À son avis, cette offensive n’était pas vraiment une surprise et était prévisible depuis que Saleh Muslem a déclaré, en mars dernier, que les FDS étaient fin prêts pour libérer Raqqa, mais qu’il leur manquait une couverture politique.
"Maintenant qu’ils sont couverts par les USA et que la Russie leur propose son aide, la libération de Raqqa est possible, mais risque d’être longue et difficile pour deux principales raisons: la population très majoritairement arabe et l’afflux permanent de terroristes daechiens, à partir de la frontière turque, qui fait que les estimations parlant de 3000 à 5000 de leurs combattants à Raqqa pourraient être largement dépassées. Libération qui restera difficile, même si les FDS mettaient toutes leurs forces dans la bataille. Ses forces sont estimées entre 38 000 et 46 000 combattants, dont 12 000 seraient engagés dans la bataille de Raqqa", a-t-il souligné.
Selon al-Hassan, les FDS intègrent les forces des YPG; des forces de l’ASL [l’Armée prétendument Syrienne Libre] rebaptisée « armée d’Abou Ays» [transcription phonétique]; les forces du Tayyar al-Ghad [signifiant le Courant de Demain) composé par l’homme des Saoudiens, Ahmad al-Jarba; avec, évidemment, les centaines de boys US expédiés ouvertement en Syrie.
Empêcher une nouvelle victoire
A cet égard, l’analyste libanais et ancien général à la retraire Amine Hoteit a indiqué que les Kurdes de l’YPG ont sans doute réalisé les dangers de leur offensive puisqu’ils semblent ne plus vouloir gouverner Raqqa, mais laisser le choix à ses habitants [contrairement à leur annonce initiale d’intégrer Raqqa à leur régions d’administration autonome].
« S’ils ont bien évalué la situation, ils ont dû comprendre que leurs forces ne leur permettraient pas d’accomplir leur mission bien qu’ils soient soutenus par un millier de soldats et officiers US, lesquels ne combattront pas à leur côté, mais resteront sur les lignes arrières pour se contenter de les diriger, car les USA ne sont pas prêts à recevoir des cercueils en provenance de Raqqa, ni ne veulent mettre fin à cette guerre. Ils ont dû comprendre que l’humeur locale leur est défavorable et refuse de remplacer un violeur par un autre ». a-t-il expliqué.

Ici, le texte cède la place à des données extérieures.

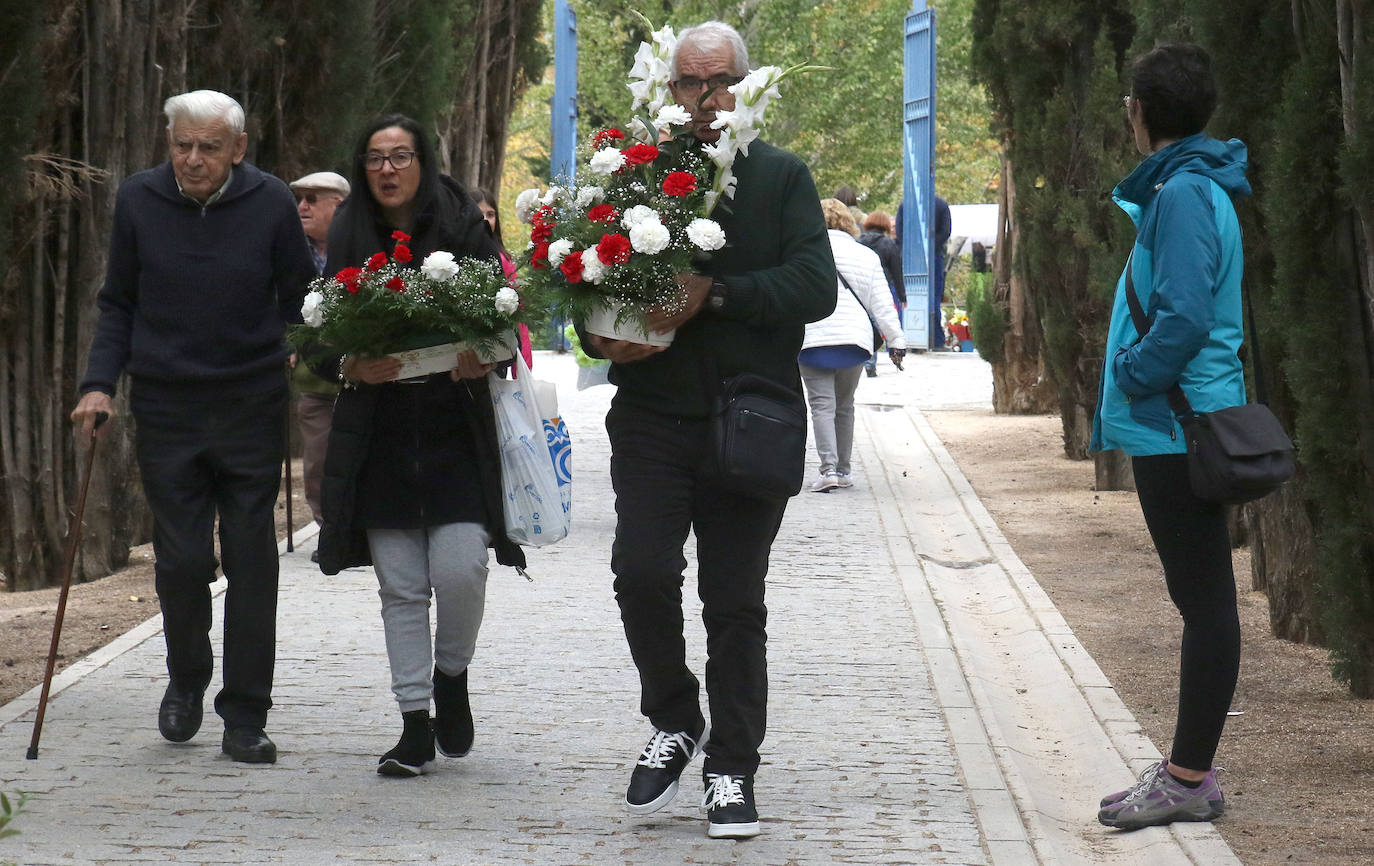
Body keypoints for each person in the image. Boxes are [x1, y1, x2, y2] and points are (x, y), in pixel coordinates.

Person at [579, 21, 836, 839]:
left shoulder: (781, 176)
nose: (705, 99)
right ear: (670, 91)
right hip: (652, 415)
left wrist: (714, 297)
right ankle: (675, 716)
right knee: (641, 573)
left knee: (733, 603)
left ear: (747, 86)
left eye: (720, 81)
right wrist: (599, 334)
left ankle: (732, 767)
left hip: (746, 419)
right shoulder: (633, 176)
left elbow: (814, 285)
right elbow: (590, 277)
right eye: (689, 84)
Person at [70, 89, 316, 764]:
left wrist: (316, 348)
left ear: (238, 147)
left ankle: (245, 713)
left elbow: (304, 296)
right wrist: (98, 385)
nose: (194, 159)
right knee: (179, 561)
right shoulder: (140, 200)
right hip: (168, 405)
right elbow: (118, 301)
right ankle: (186, 677)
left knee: (250, 556)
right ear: (168, 143)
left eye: (210, 147)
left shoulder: (269, 202)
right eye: (182, 145)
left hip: (250, 404)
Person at [313, 114, 527, 778]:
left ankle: (452, 675)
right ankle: (413, 723)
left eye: (400, 156)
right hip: (378, 436)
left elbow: (502, 310)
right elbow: (316, 333)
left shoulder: (460, 218)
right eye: (374, 157)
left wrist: (479, 356)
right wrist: (350, 366)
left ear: (421, 161)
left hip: (454, 430)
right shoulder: (348, 230)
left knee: (462, 567)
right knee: (402, 586)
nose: (387, 169)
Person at [1090, 43, 1249, 831]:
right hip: (1179, 420)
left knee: (1206, 605)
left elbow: (1183, 316)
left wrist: (1131, 372)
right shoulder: (1193, 185)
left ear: (1138, 112)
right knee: (1205, 600)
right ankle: (1188, 771)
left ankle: (1188, 778)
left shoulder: (1183, 193)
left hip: (1175, 427)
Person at [802, 200, 906, 492]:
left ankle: (828, 470)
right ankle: (845, 471)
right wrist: (896, 340)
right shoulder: (866, 256)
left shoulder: (804, 253)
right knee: (845, 406)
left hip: (813, 336)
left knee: (822, 405)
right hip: (854, 339)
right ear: (849, 222)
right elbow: (882, 304)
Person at [288, 171, 350, 539]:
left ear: (337, 205)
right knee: (318, 460)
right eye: (299, 198)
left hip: (364, 375)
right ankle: (329, 530)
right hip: (314, 381)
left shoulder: (360, 247)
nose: (302, 206)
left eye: (312, 198)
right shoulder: (293, 253)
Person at [472, 186, 534, 371]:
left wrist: (522, 368)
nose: (485, 219)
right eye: (478, 213)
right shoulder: (451, 256)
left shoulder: (503, 260)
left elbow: (518, 317)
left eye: (490, 214)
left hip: (496, 358)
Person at [856, 209, 905, 376]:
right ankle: (877, 361)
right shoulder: (888, 243)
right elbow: (897, 272)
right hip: (882, 286)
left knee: (867, 322)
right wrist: (902, 296)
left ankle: (868, 361)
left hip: (860, 287)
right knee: (879, 322)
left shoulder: (858, 241)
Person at [931, 195, 951, 348]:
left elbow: (900, 229)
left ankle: (911, 337)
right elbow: (946, 232)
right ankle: (937, 339)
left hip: (912, 256)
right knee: (935, 298)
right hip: (935, 255)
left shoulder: (907, 204)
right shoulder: (941, 204)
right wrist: (931, 245)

S’exprimant dans les colonnes du quotidien syrien al-Thawra (La Révolution) sur les mobiles de cette dernière manœuvre des États-Unis, il a indiqué entre autre celui d’empêcher l’armée syrienne et ses alliés de répéter la victoire de Palmyre à Raqqa.
D’après lui, il s’agit aussi de « rétablir l’équilibre militaire stratégique, rompu depuis les avancées récentes » de l’armée syrienne sur le terrain, « afin de regagner des cartes en vue des futures négociations à Genève pour le partage de la Syrie en "zones d’influence" ».
En principe, cette offensive devrait d’après lui permettre aux forces de l’YPG d’étendre leur influence jusqu’au barrage sur l’Euphrate et le lac Al-Assad, (…) « et de se désolidariser de plus en plus du gouvernement central à Damas, et les inciterait à instaurer le modèle de l’autonomie kurde irakienne avant d’en arriver à déclarer leur indépendance au moment jugé opportun ».